Being such a wild, gun-happy sequel means greater opportunity to explore this DTS-HD mix. No doubt, there is little shortage of gunfire on display here, the futuristic guns lacking a weighty low-end, settling for a higher-pitched “ping” of sorts. This echoes naturally in the surrounds, although it’s impossible to count out the stereo channels. Listen as characters sweep guns across the soundstage, firing frantically. A natural pan is evident, providing a full separation between the stereos and the center. The same goes for the flamethrower Ripley utilizes for the end, the flames clearly sweeping front-to-back as the eggs go up in flames.
What the guns lack in low-end ferocity by design, the APC makes up for it. As Ripley storms into the complex after the Marines are first attacked, the vehicle slams into the walls and smashes through doors, the effect practically taking over the entire mix. What the bass lacks in tightness and smoothness, it makes up for with sheer brute force.

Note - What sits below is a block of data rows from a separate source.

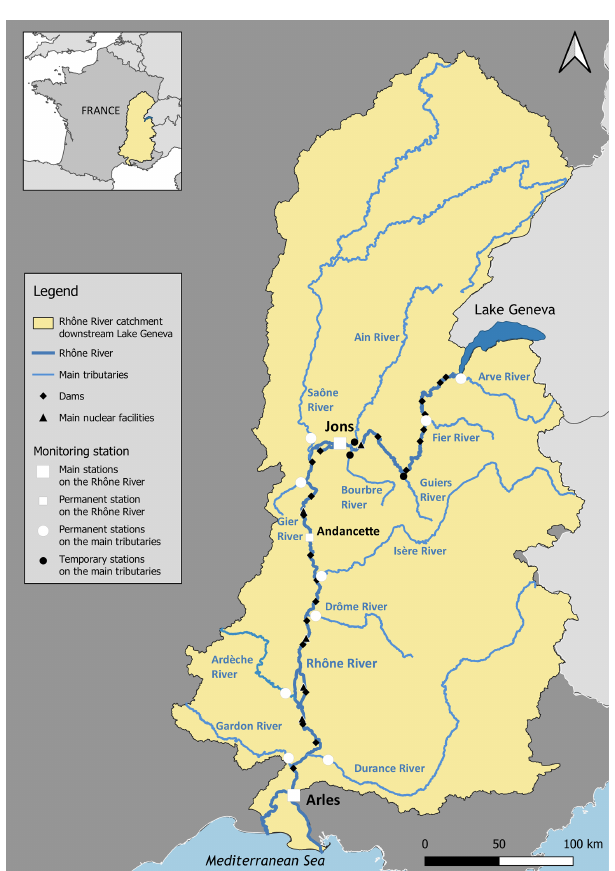
Figure 3. Location of the OSR monitoring stations along the Rhône River and at the outlets of the main tributaries, from Lake Geneva to the Mediterranean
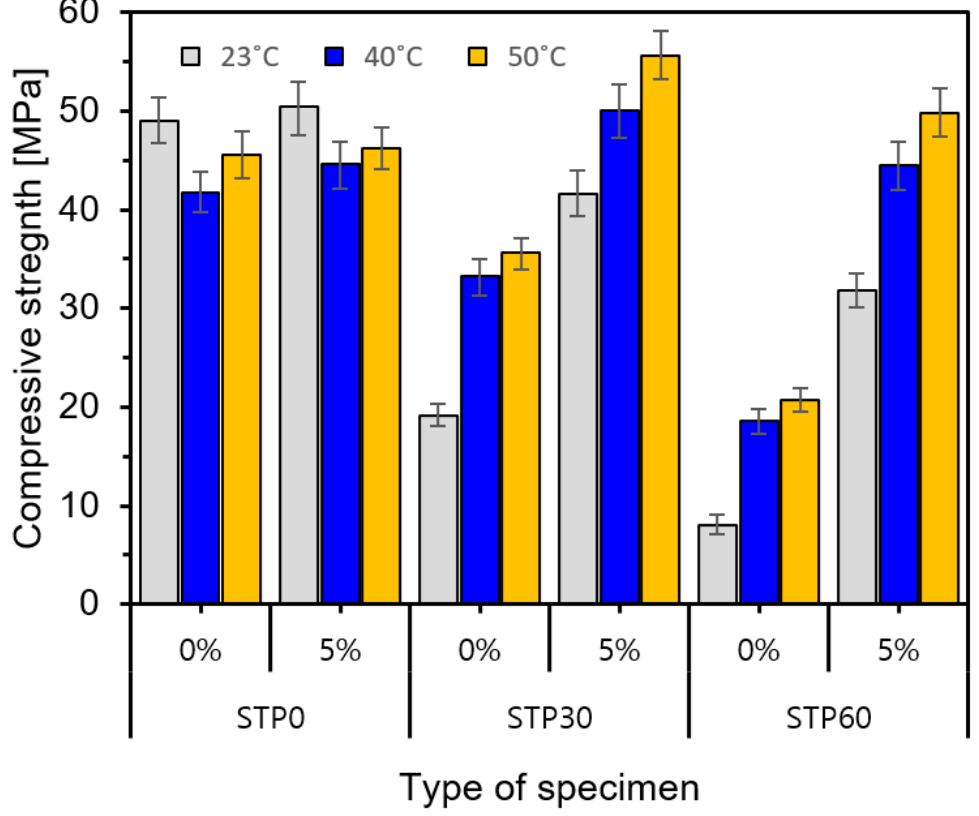
Figure 4. Compressive strength of specimens according to temperature.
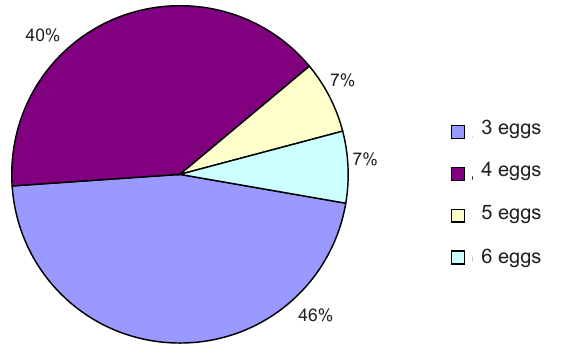
Figure 1. Clutch size in Small Bee-eater (N =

There is a slight volume balance issue at work here, the action definitely picked up compared to some of the weaker dialogue scenes, which probably need a small kick to become in line with everything else. Otherwise, the other elements balance well, save for those few bass jolts. The screaming of Marines as guns go off and Aliens screech while the music pounds along is fine. The score carries some fullness to it, certainly more up to date than certain dialogue exchanges.
Most of the time, the dialogue is fine, carrying a natural air to it. The scene where Ripley tucks Newt in has a general harshness to it, the on-set sound effects seemingly elevated more than they should be. Some rather drastic popping is noted as Ripley talks around 1:20:54, the same lackadaisical fidelity of the previously mentioned conversation in place here as well. It’s brief.
The disc of Aliens contains a commentary, this one recorded back in 2003. Two isolated scores are here, compressed but in 5.1, and only available in the original cut. The selection of deleted scenes are those re-inserted into the director’s cut, totaling nearly 20-minutes. The MU-TH-UR mode returns, the only real benefit being the pop-up trivia, and the intrusive on-screen graphics are barely worth the wealth of info. The rest of the extras reside on discs 5 and 6 in this set.
Note: All time stamps refer to the theatrical cut.